### PROBLEM TO SOLVE
Since the copy must match the original, write out each record word for word, skipping only the pictures.

- - - - -

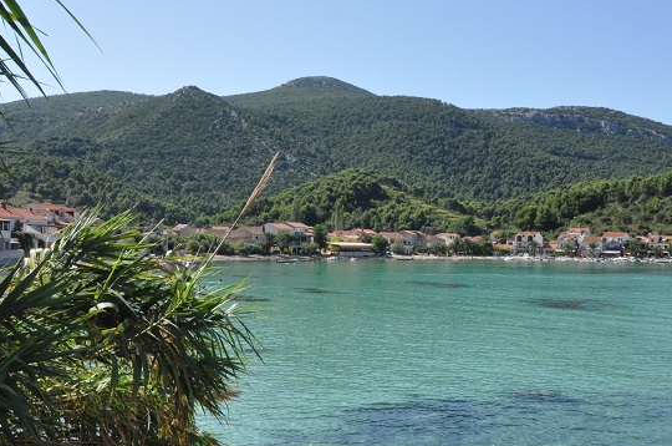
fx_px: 745
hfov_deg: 47.9
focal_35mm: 40
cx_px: 433
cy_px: 288
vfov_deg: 33.1
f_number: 20
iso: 1250
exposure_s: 1/400
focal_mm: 18
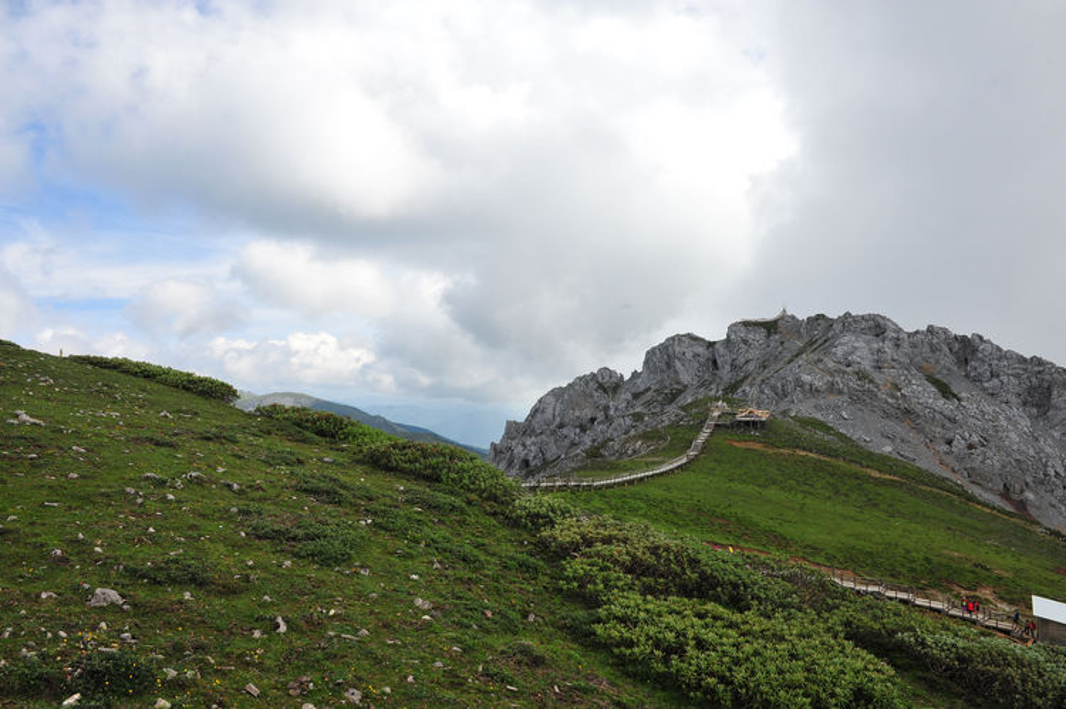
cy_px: 354
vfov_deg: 53.1
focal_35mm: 24
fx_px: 710
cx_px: 533
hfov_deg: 73.8
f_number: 14
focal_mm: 24
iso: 400
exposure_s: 1/250
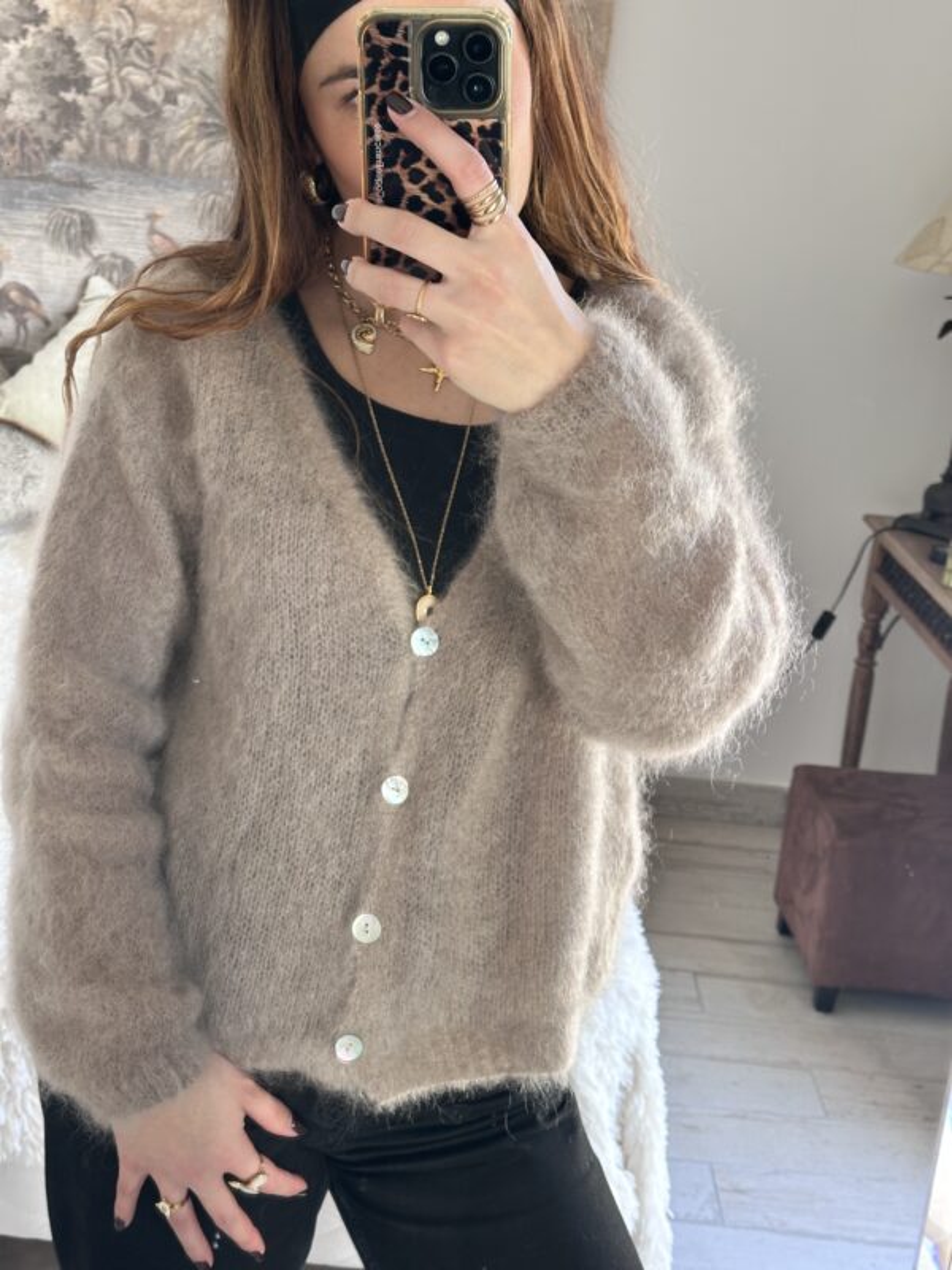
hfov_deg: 30.3
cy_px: 635
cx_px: 476
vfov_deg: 39.7
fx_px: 1760
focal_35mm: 48
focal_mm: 6.86
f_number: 1.78
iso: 100
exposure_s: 1/60
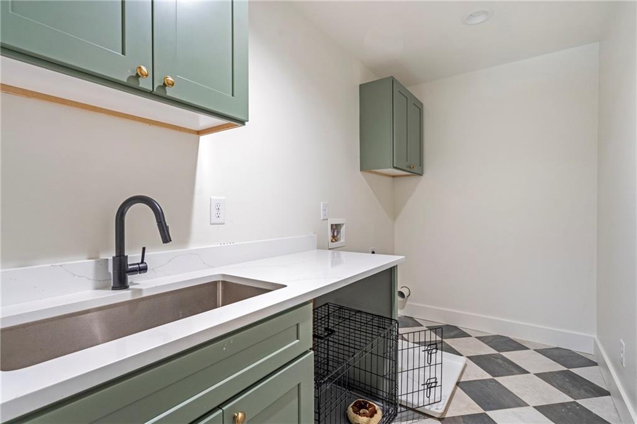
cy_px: 212
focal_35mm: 17
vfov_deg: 70.4
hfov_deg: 93.3
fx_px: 301
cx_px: 318
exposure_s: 1/10
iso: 500
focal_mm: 17
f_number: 8
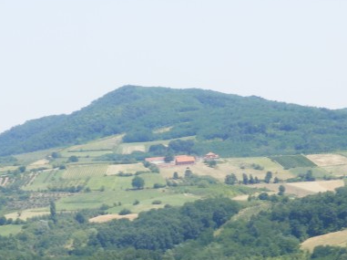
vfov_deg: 8.0
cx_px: 49
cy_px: 267
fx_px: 1853
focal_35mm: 185
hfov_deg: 10.7
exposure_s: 1/250
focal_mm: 15.5
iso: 80
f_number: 5.1
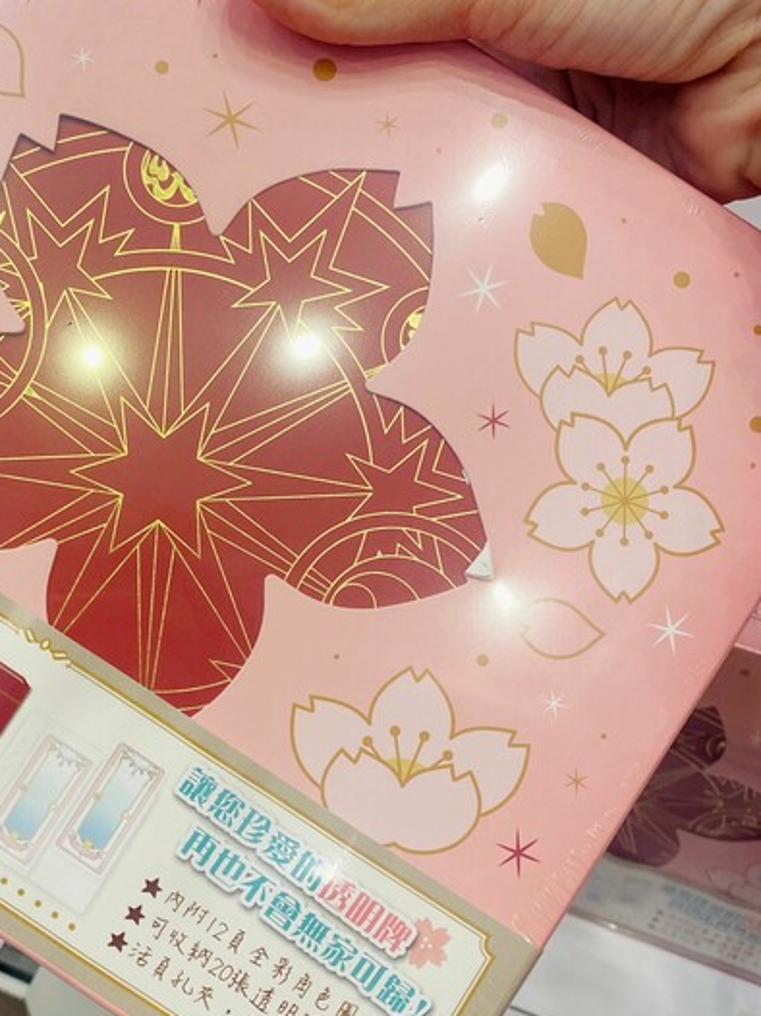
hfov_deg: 33.5
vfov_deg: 44.8
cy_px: 529
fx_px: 1232
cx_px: 169
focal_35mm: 42
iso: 100
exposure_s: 1/120
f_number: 1.8
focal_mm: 4.25
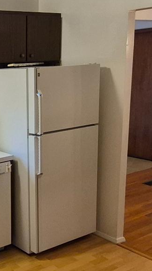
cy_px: 137
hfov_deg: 21.1
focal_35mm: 50
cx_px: -59
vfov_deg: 41.3
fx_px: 358
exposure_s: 1/60
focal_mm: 1.74
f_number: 2.2
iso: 250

- - - - -

### TASK OUTPUT
fx_px: 745
hfov_deg: 47.9
focal_35mm: 40
cx_px: 433
cy_px: 288
vfov_deg: 33.1
f_number: 20
iso: 1250
exposure_s: 1/400
focal_mm: 18
cy_px: 354
vfov_deg: 53.1
focal_35mm: 24
fx_px: 710
cx_px: 533
hfov_deg: 73.8
f_number: 14
focal_mm: 24
iso: 400
exposure_s: 1/250
hfov_deg: 30.3
cy_px: 635
cx_px: 476
vfov_deg: 39.7
fx_px: 1760
focal_35mm: 48
focal_mm: 6.86
f_number: 1.78
iso: 100
exposure_s: 1/60
cy_px: 212
focal_35mm: 17
vfov_deg: 70.4
hfov_deg: 93.3
fx_px: 301
cx_px: 318
exposure_s: 1/10
iso: 500
focal_mm: 17
f_number: 8
vfov_deg: 8.0
cx_px: 49
cy_px: 267
fx_px: 1853
focal_35mm: 185
hfov_deg: 10.7
exposure_s: 1/250
focal_mm: 15.5
iso: 80
f_number: 5.1
hfov_deg: 33.5
vfov_deg: 44.8
cy_px: 529
fx_px: 1232
cx_px: 169
focal_35mm: 42
iso: 100
exposure_s: 1/120
f_number: 1.8
focal_mm: 4.25
cy_px: 137
hfov_deg: 21.1
focal_35mm: 50
cx_px: -59
vfov_deg: 41.3
fx_px: 358
exposure_s: 1/60
focal_mm: 1.74
f_number: 2.2
iso: 250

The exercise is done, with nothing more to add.